Value fulfillment will always provide inner directions that remind man constantly of the best ways in which such technology can be used. The need to possess such knowledge is uppermost in man’s mind now, and so it also becomes a vital dream topic or subject. In the dream state, then, to one extent or another man seeks solutions to the problems of his age.
[... 4 paragraphs ...]
“It should remind you of the true effortlessness that is in a fashion responsible for your very existence. When you become overly concerned or worried in any area, remember that you are thinking those thoughts while the process of thinking is utterly effortless. That realization alone can further remind you that the conscious mind does not have to have all (underlined) the information required. It only needs to have the faith that means are available—even if those means are beyond its own scope of activity.”
[... 2 paragraphs ...]
We talked about how people could be helped to consciously realize their participation in this worldwide dream organization. Why, I wondered, couldn’t the nations of the world set up cooperative studies to verify its existence? At once, I told Jane, I thought that science and religion would be violently opposed to the idea, at least in the beginning, for it would challenge many rigid beliefs held by each of those disciplines. In deeper terms, of course, such a study would actually validate the sources of science and religion [just as it would confirm Seth’s material on dreams, incidentally!]. The experiment has the potential for significantly broadening our conscious understanding of the world we’re creating.

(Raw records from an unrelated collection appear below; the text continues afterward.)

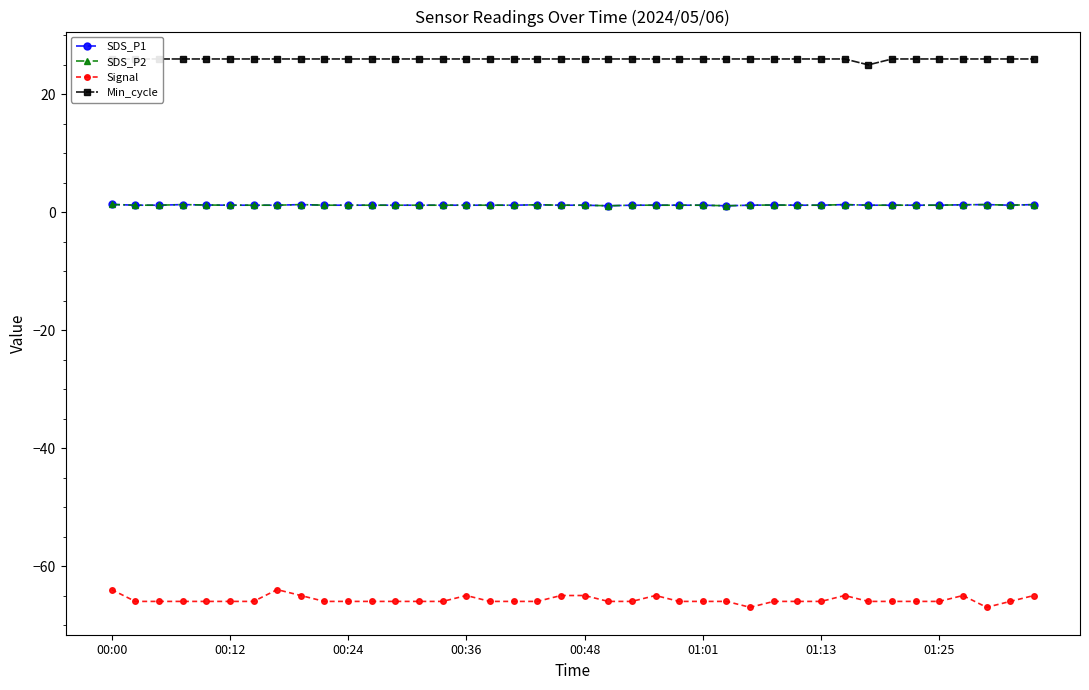

At which category does the chart reach its peak across all series?

00:00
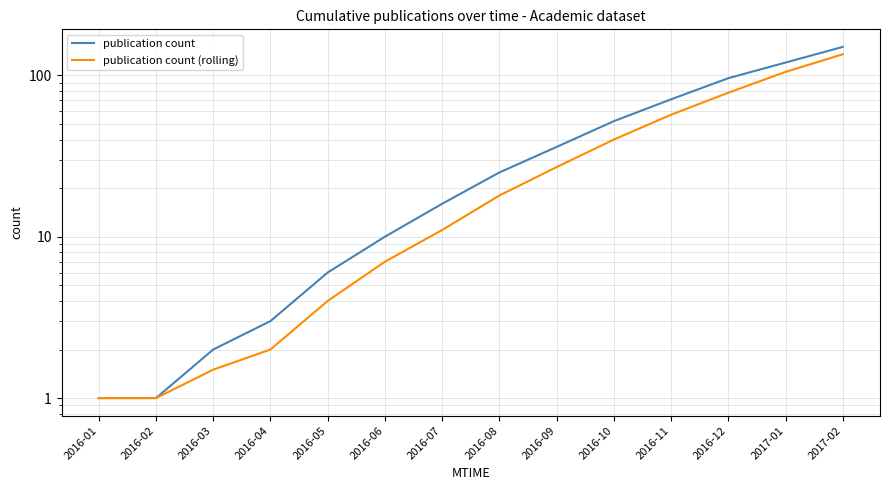

At 2017-01, list the series in order from smallest to largest.

publication count (rolling), publication count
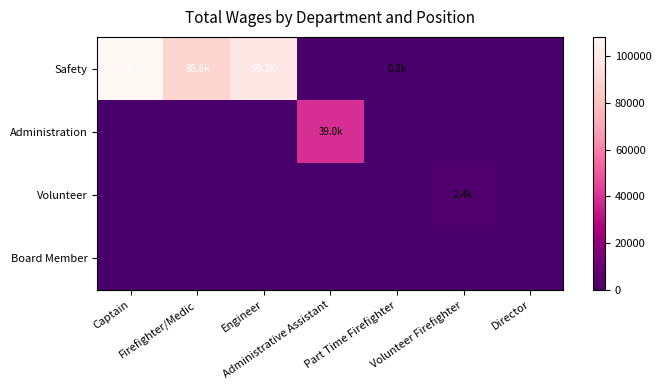

What is the total value across all series at Firefighter/Medic?

88611.5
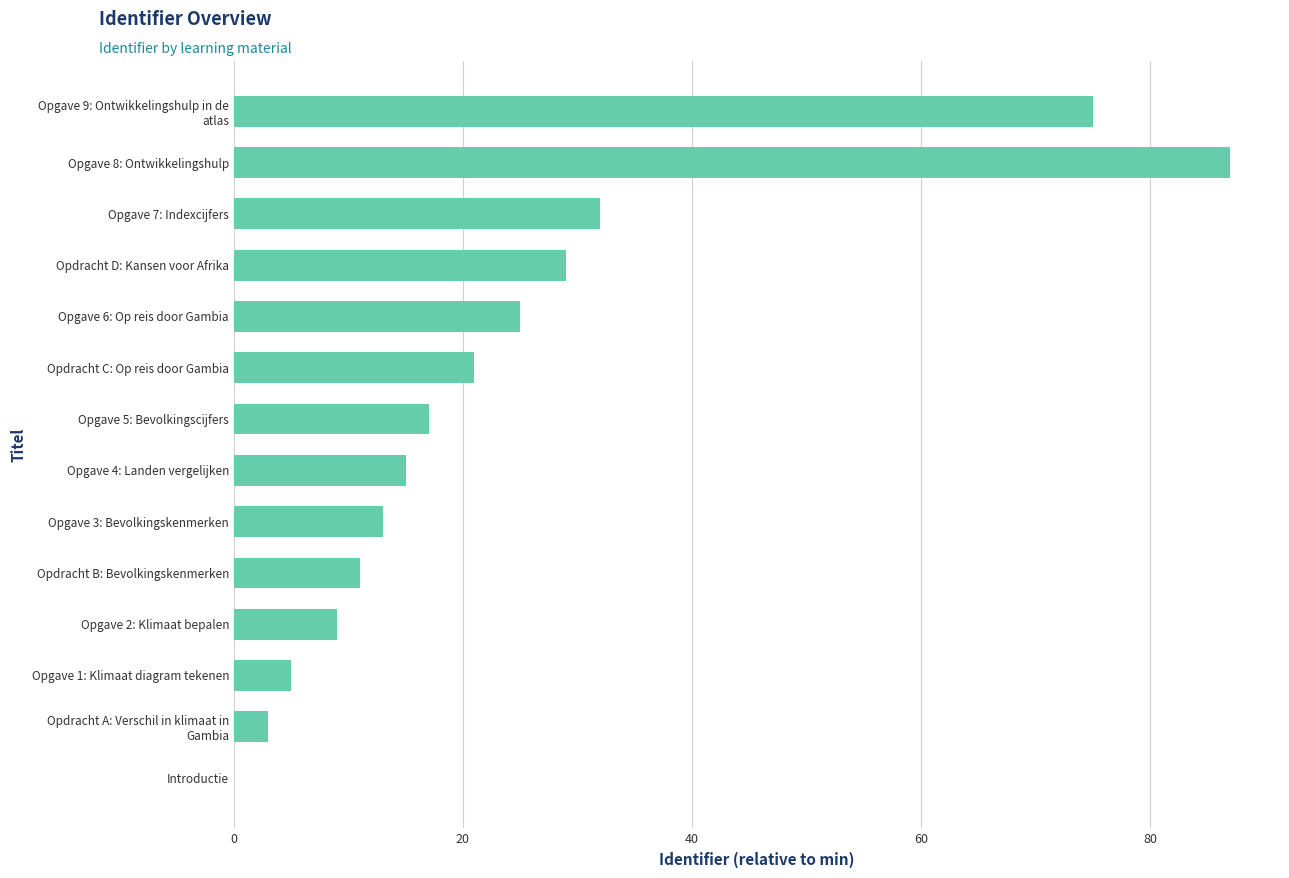

How many series are shown in this chart?

1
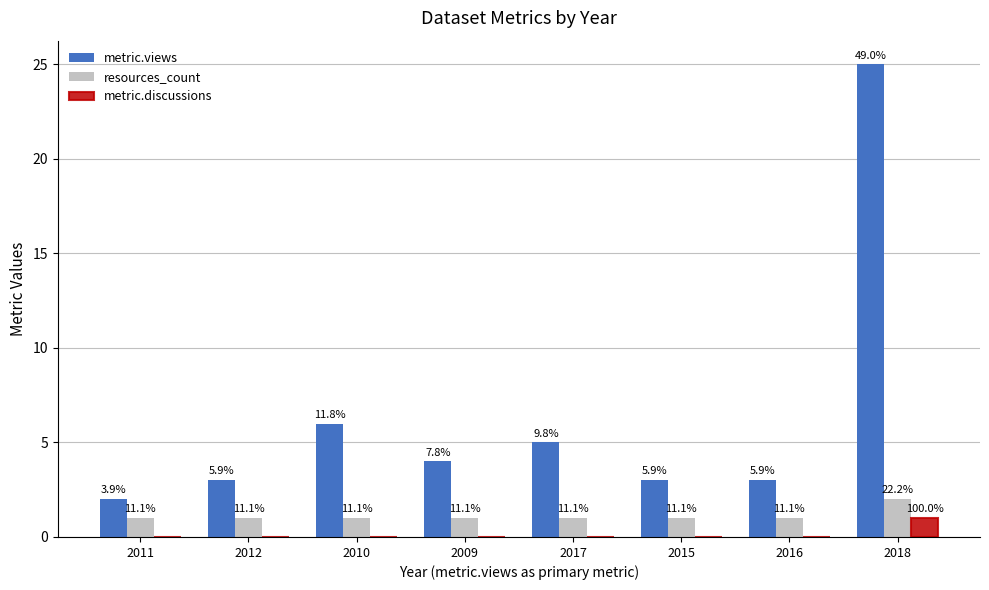

How many groups of bars are there?

8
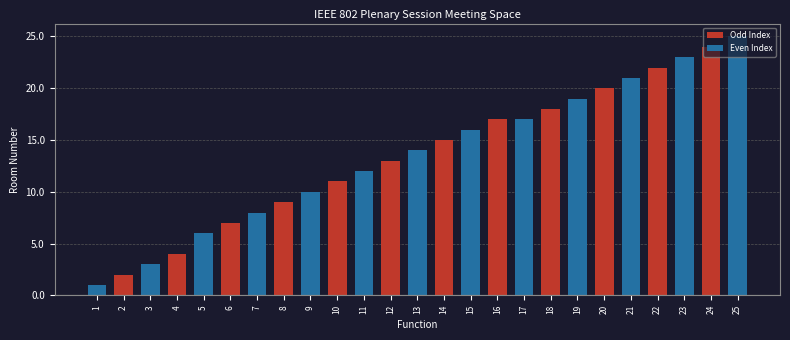

What is the difference between the maximum and minimum values in the Even Index series?

25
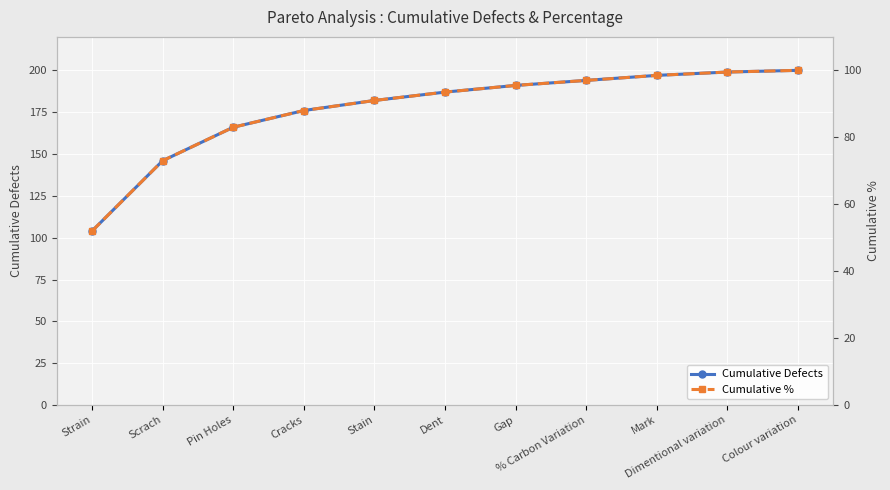

Rank the categories by Cumulative Defects value from highest to lowest.

Colour variation, Dimentional variation, Mark, % Carbon Variation, Gap, Dent, Stain, Cracks, Pin Holes, Scrach, Strain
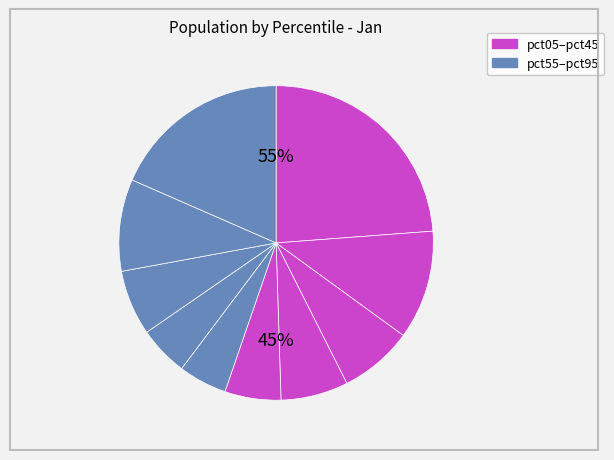

To the nearest percent, what is the average slice percentage?

10%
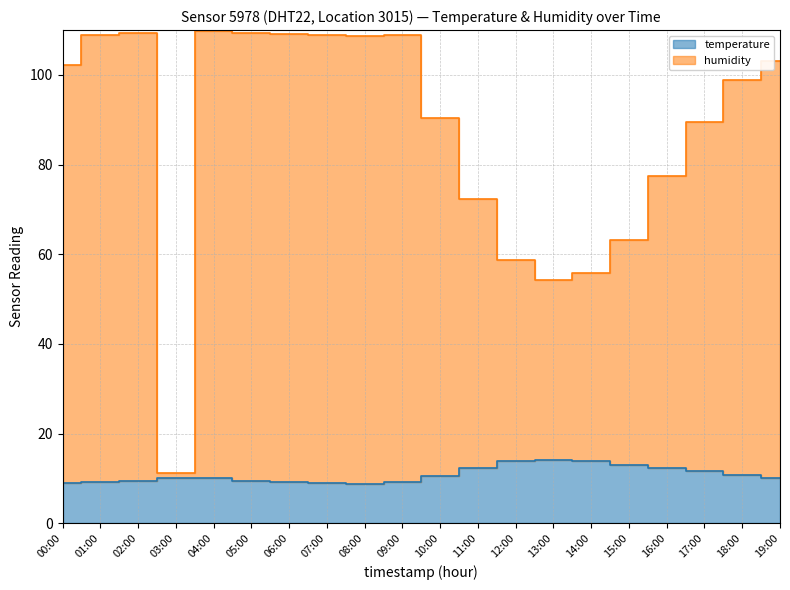

How many lines are shown in the chart?

2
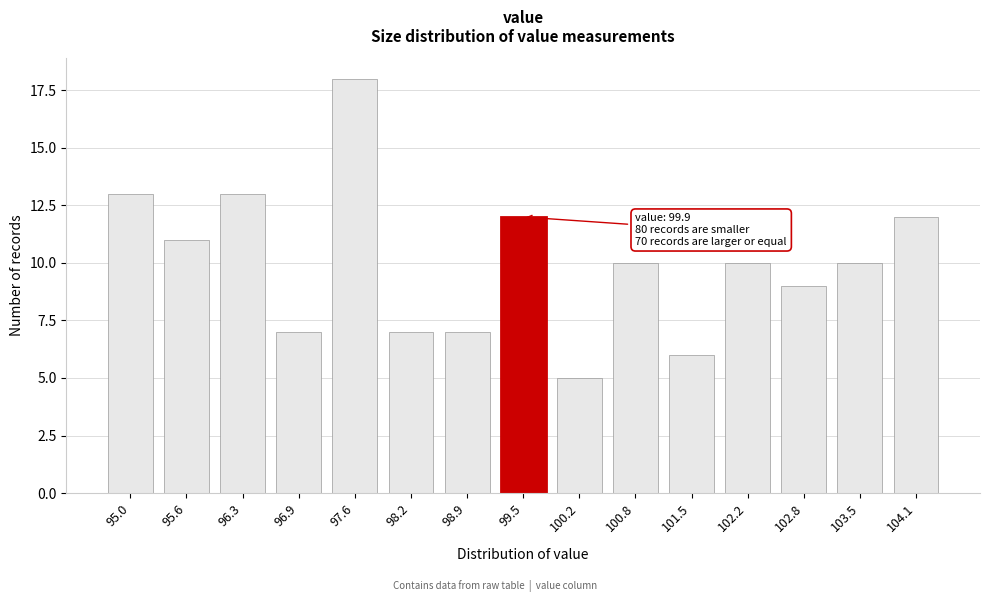

Reading right to left, list all the values displayed in this chart.

12	10	9	10	6	10	5	12	7	7	18	7	13	11	13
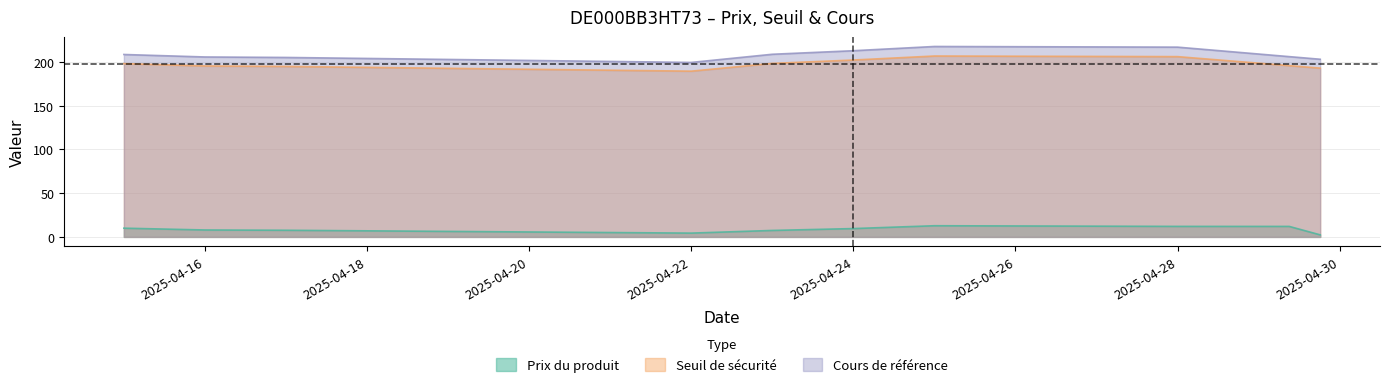

The value of Prix du produit at 2025-04-22 is 4.3. True or false?

True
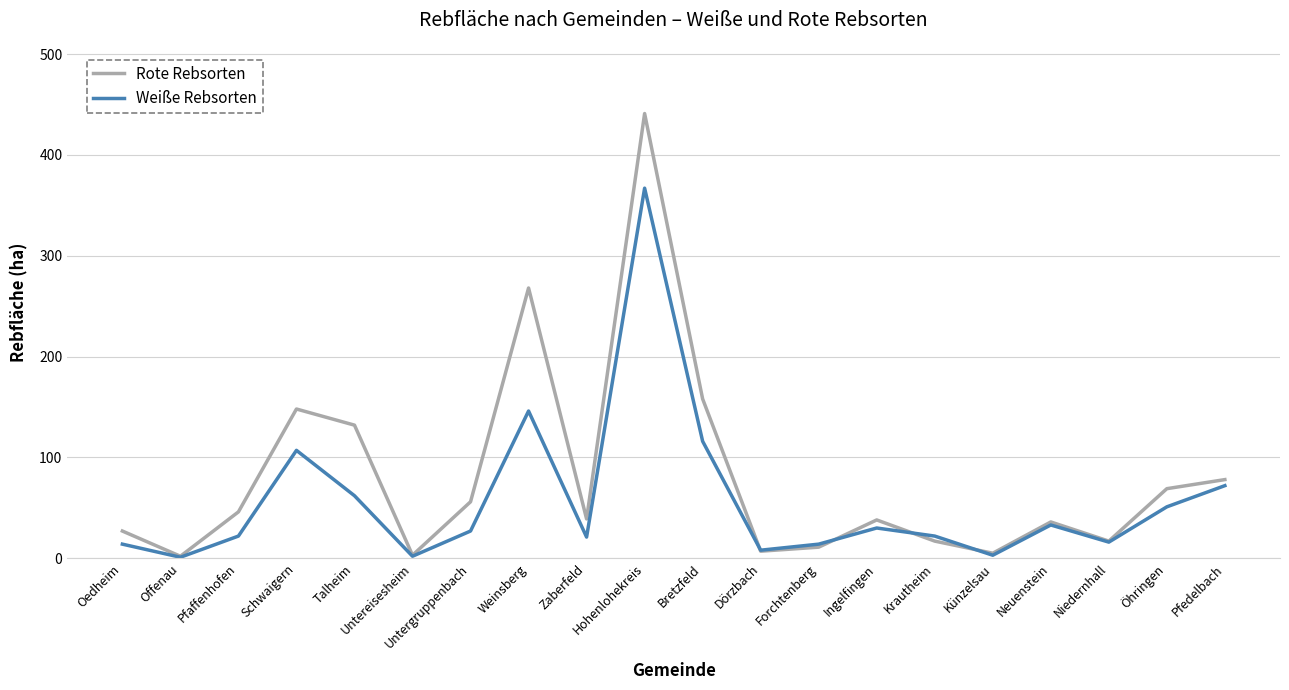

Which label corresponds to the largest value in the chart?

Hohenlohekreis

Setting up such a global organization to study dreams, I told Jane, with some amusement, would probably require a decade of arguing among nations. Would governments gather the information, or independent agencies? How would all of this be paid for, administered and analyzed? How long would it take to acquire statistically significant data? Would the peoples of the world cooperate? I said they most enthusiastically would, for if Seth is right the dream research would have a sound intuitive basis: It would uncover and reinforce many deeper aspects of our individual and collective beings—and I know of few things more important than that consciously we understand ourselves as well as we can in order to meet the great challenges we’re creating. But, I said, imagine trying to win the cooperation of the nations of the world for such an undertaking! Actually, it would be quite an advance if we could even agree to begin talking about such a study.